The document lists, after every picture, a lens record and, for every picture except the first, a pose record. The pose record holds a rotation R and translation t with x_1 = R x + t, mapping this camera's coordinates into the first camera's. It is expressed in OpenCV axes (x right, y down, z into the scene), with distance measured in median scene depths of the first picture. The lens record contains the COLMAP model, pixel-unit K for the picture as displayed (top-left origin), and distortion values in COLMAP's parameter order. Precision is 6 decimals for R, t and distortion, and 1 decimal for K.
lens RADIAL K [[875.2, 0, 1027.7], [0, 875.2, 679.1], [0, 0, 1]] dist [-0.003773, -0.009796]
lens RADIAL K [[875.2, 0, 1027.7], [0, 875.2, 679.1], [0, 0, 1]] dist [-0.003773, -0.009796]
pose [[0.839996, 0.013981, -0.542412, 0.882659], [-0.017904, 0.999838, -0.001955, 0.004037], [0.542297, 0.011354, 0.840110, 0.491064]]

**EXERCISE BRIEF:**
Transcription of the listing must be exact and complete.

**EXERCISE RESPONSE:**
The document lists, after every picture, a lens record and, for every picture except the first, a pose record. The pose record holds a rotation R and translation t with x_1 = R x + t, mapping this camera's coordinates into the first camera's. It is expressed in OpenCV axes (x right, y down, z into the scene), with distance measured in median scene depths of the first picture. The lens record contains the COLMAP model, pixel-unit K for the picture as displayed (top-left origin), and distortion values in COLMAP's parameter order. Precision is 6 decimals for R, t and distortion, and 1 decimal for K.
lens RADIAL K [[875.2, 0, 1027.7], [0, 875.2, 679.1], [0, 0, 1]] dist [-0.003773, -0.009796]
lens RADIAL K [[875.2, 0, 1027.7], [0, 875.2, 679.1], [0, 0, 1]] dist [-0.003773, -0.009796]
pose [[0.839996, 0.013981, -0.542412, 0.882659], [-0.017904, 0.999838, -0.001955, 0.004037], [0.542297, 0.011354, 0.840110, 0.491064]]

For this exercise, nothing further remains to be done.